**原文节选**
设平稳列\(\{X_t\}\)\(n+1\)阶自协方差阵\(\Gamma_{n+1}\)退化, \(|\Gamma_n|>0\)。 则\(X_1,X_2,\cdots,X_{n+1}\)线性相关, 所以\(X_{n+1}\)可以由\(X_{n}, X_{n-1},\dots,X_1\)线性表示. 于是, \(L(X_{n+1}|X_n,\dots,X_1)=X_{n+1}\). 当\(m \geq n\)时, \[\begin{aligned} L(X_{n+1}|X_n,\dots,X_{n-m+1})=X_{n+1}, \end{aligned}\] 即有\(\sigma^2_{1, m}=0\), \(\{X_t\}\)是决定性平稳列。

最简单的决定性平稳列是\(X_t \equiv \xi\), \(\xi\)为随机变量。

23.1.4 离散谱序列

设零均值随机变量\(\xi_j, \eta_k (j,k=1,2,\dots,p)\) 两两正交, 满足 \[\begin{align} E(\xi_j^2)=E(\eta_j^2)=\sigma^2_j, \ j=1,2,\dots \tag{23.2} \end{align}\] 对确定的\(j\), 定义简单离散谱序列 \[\begin{align} Z_j(t) = \xi_j \cos(t\lambda_j) + \eta_j\sin(t\lambda_j), \quad t\in \mathbb Z. \tag{23.3} \end{align}\] 可以证明\(\{Z_j(t)\}\)是平稳序列。 事实上,易见\(E Z_j(t) \equiv 0\)。 而 \[\begin{aligned} E[Z_j(t) Z_j(s)] =& E\xi_j^2 \cos(\lambda_j t) \cos(\lambda_j s) + E\eta_j^2 \sin(\lambda_j t) \sin(\lambda_j s) \\ =& \sigma_j^2 \cos((t-s)\lambda_j) \end{aligned}\] 只依赖于\(t-s\)

\(\{Z_j(t)\}\)的每一次实现是周期函数, 由§2.3的定理3.7 知道\(\{Z_j(t)\}\)的3阶自协方差矩阵是退化的, 因此(23.3)是可完全线性预测的, \(Z_j(n)\)可以被\(Z_j(n-1), Z_j(n-2)\)完全线性预测,是决定性序列。

**所附材料**
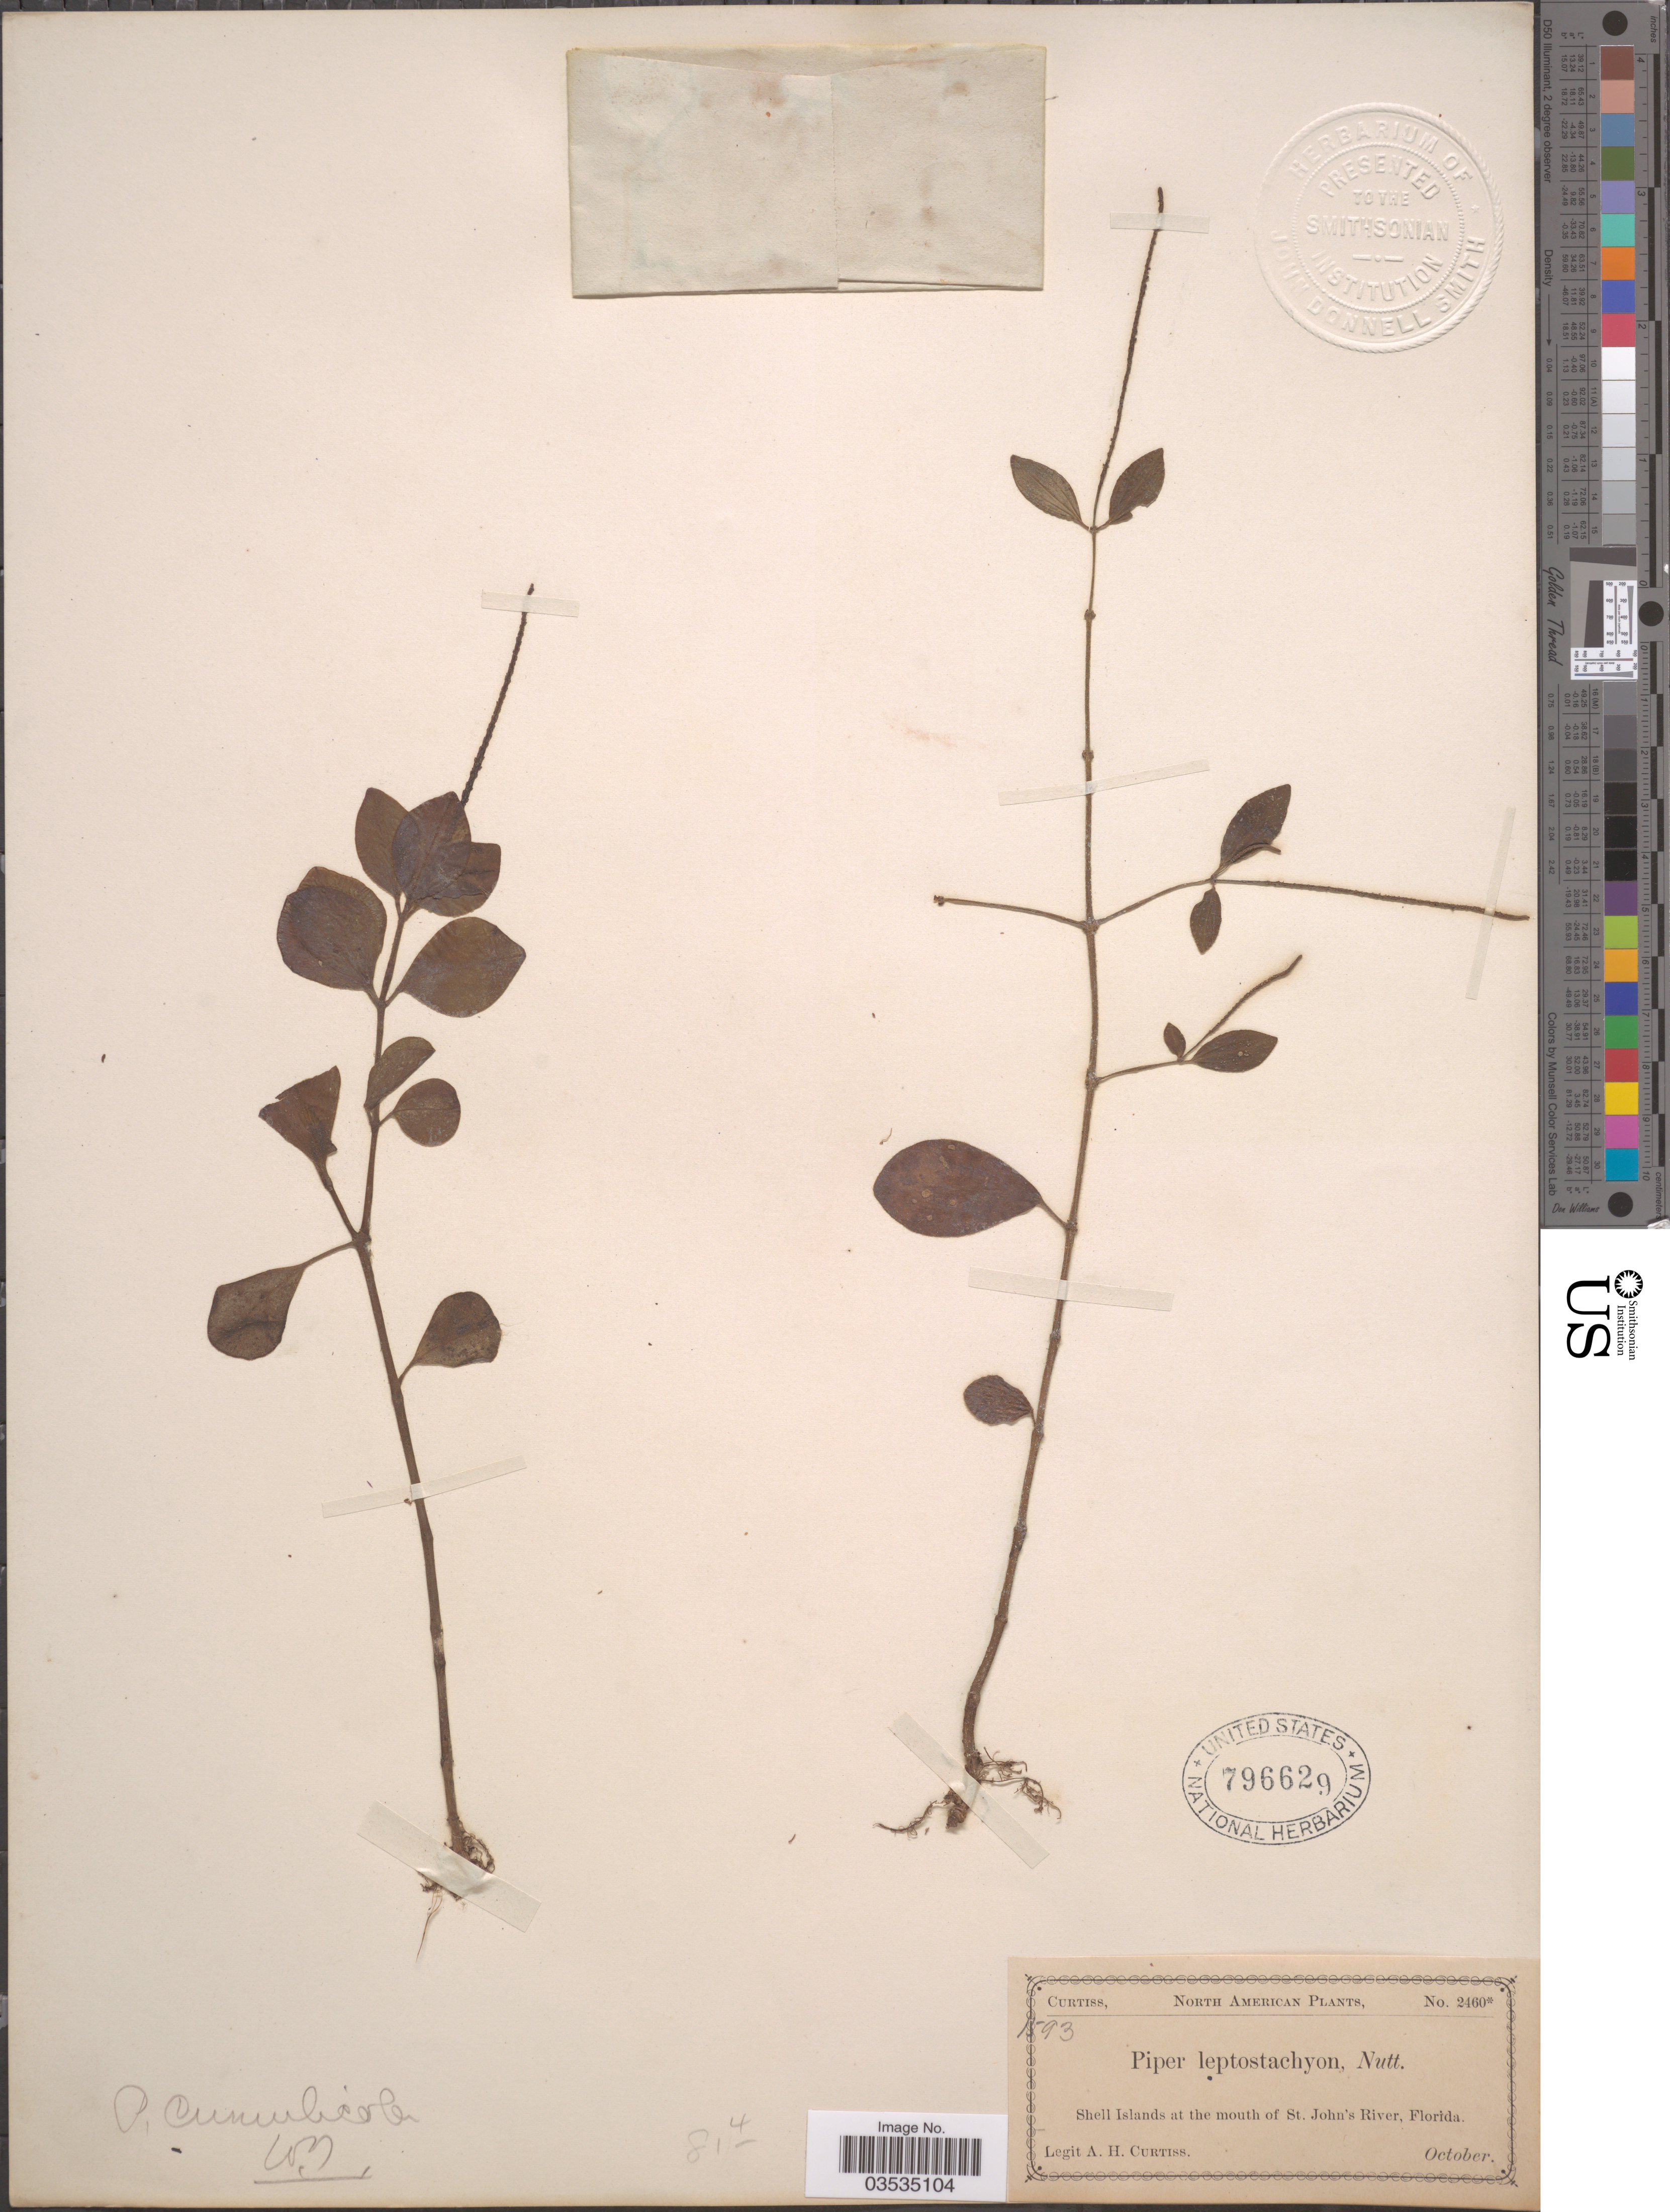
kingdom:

**任务要求**
**A.** 用两句话概括上文关于决定性平稳列的原文节选。
**B.** 根据上文关于决定性平稳列的原文节选，判断下列说法是否与之相符，逐条回答“是”或“否”，并原样引用起决定作用的原文：(i) 简单离散谱序列\(Z_j(t)\)的均值恒为零；(ii) \(Z_j(n)\)至少需要三个过去的值才能被完全线性预测；(iii) 在最简单的决定性平稳列\(X_t \equiv \xi\)中，\(\xi\)是一个常数。

**参考答案**
**A.** 若平稳列\(\{X_t\}\)的\(n+1\)阶自协方差阵退化而\(|\Gamma_n|>0\)，则\(X_{n+1}\)可由\(X_n,\dots,X_1\)线性表示，当\(m\geq n\)时\(\sigma^2_{1,m}=0\)，该序列是决定性平稳列，最简单的例子是\(X_t\equiv\xi\)。由两两正交的零均值随机变量定义的简单离散谱序列\(Z_j(t)\)是平稳序列，其3阶自协方差矩阵退化，因此可完全线性预测，是决定性序列。

**B.**
(i) 是。“易见\(E Z_j(t) \equiv 0\)”
(ii) 否。“\(Z_j(n)\)可以被\(Z_j(n-1), Z_j(n-2)\)完全线性预测”
(iii) 否。“\(\xi\)为随机变量”